[Stored items]
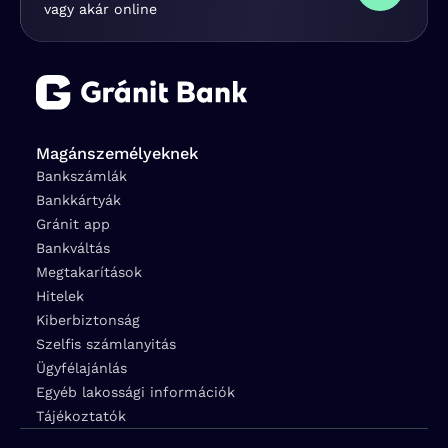
vagy akár online
Magánszemélyeknek
Bankszámlák
Bankkártyák
Gránit app
Bankváltás
Megtakarítások
Hitelek
Kiberbiztonság
Szelfis számlanyitás
Ügyfélajánlás
Egyéb lakossági információk
Tájékoztatók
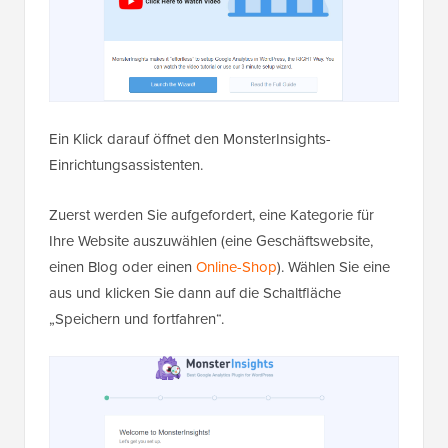
Ein Klick darauf öffnet den MonsterInsights-
Einrichtungsassistenten.
Zuerst werden Sie aufgefordert, eine Kategorie für
Ihre Website auszuwählen (eine Geschäftswebsite,
einen Blog oder einen
Online-Shop
). Wählen Sie eine
aus und klicken Sie dann auf die Schaltfläche
„Speichern und fortfahren“.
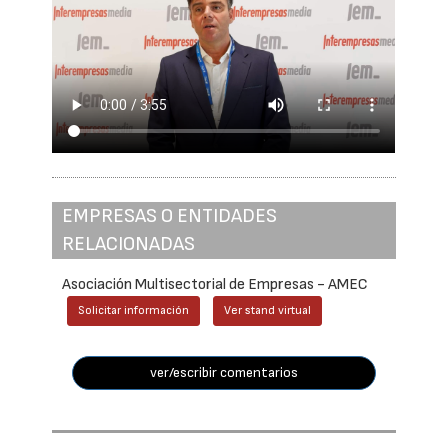
EMPRESAS O ENTIDADES
RELACIONADAS
Asociación Multisectorial de Empresas - AMEC
Solicitar información
Ver stand virtual
ver/escribir comentarios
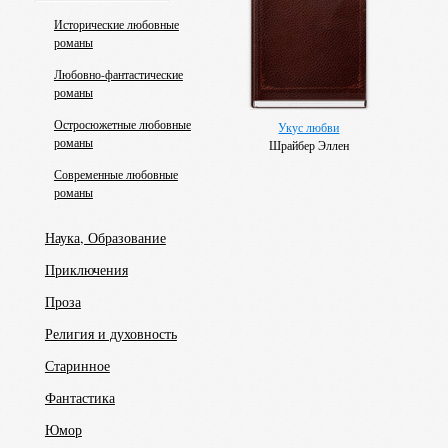
Исторические любовные
романы
Любовно-фантастические
романы
Остросюжетные любовные
Укус любви
романы
Шрайбер Эллен
Современные любовные
романы
Наука, Образование
Приключения
Проза
Религия и духовность
Старинное
Фантастика
Юмор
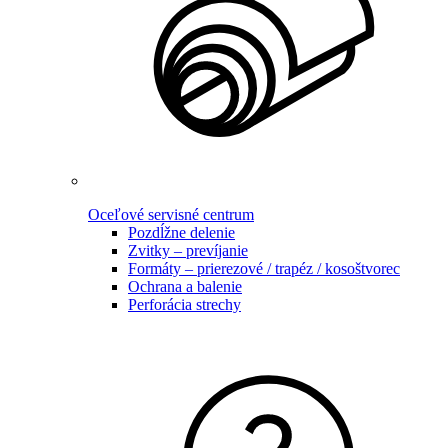
Oceľové servisné centrum
Pozdĺžne delenie
Zvitky – prevíjanie
Formáty – prierezové / trapéz / kosoštvorec
Ochrana a balenie
Perforácia strechy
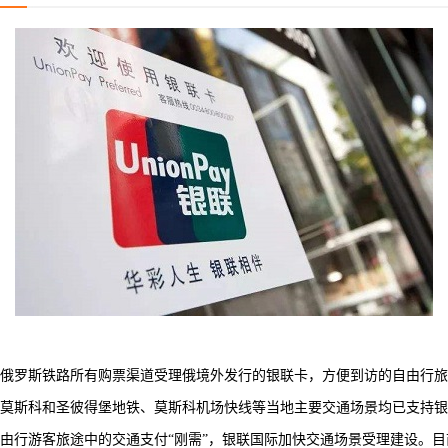
俄罗斯铁路所有购票渠道受理俄境外发行的银联卡，方便到访的自由行旅
莫斯科和圣彼得堡地铁、莫斯科机场快线等当地主要交通场景均已支持银
游客旅途中的交通支付“刚需”，银联国际加快交通场景受理建设。目前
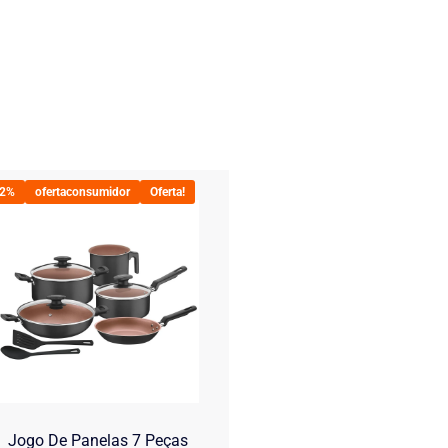
22%
ofertaconsumidor
Oferta!
Jogo De Panelas 7 Peças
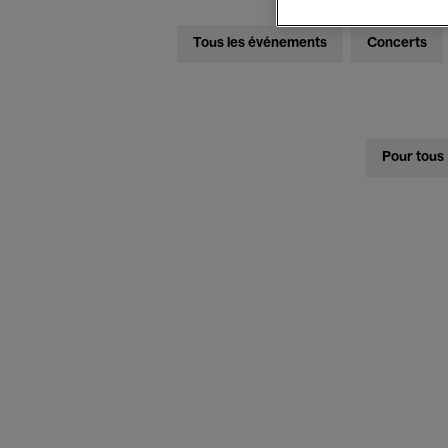
Tous les événements
Concerts
Pour tous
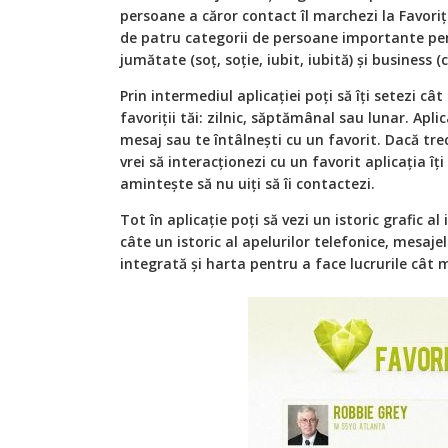
persoane a căror contact îl marchezi la Favoriț
de patru categorii de persoane importante pen
jumătate (soț, soție, iubit, iubită) și business (c
Prin intermediul aplicației poți să îți setezi cât
favoriții tăi: zilnic, săptămânal sau lunar. Apli
mesaj sau te întâlnești cu un favorit. Dacă tre
vrei să interacționezi cu un favorit aplicația îți
amintește să nu uiți să îi contactezi.
Tot în aplicație poți să vezi un istoric grafic al 
câte un istoric al apelurilor telefonice, mesajelo
integrată și harta pentru a face lucrurile cât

> _What is being asked_
Every line from the data above that contains "istoric" must appear in the answer.

> _Output of the task_
Tot în aplicație poți să vezi un istoric grafic al 
câte un istoric al apelurilor telefonice, mesajelo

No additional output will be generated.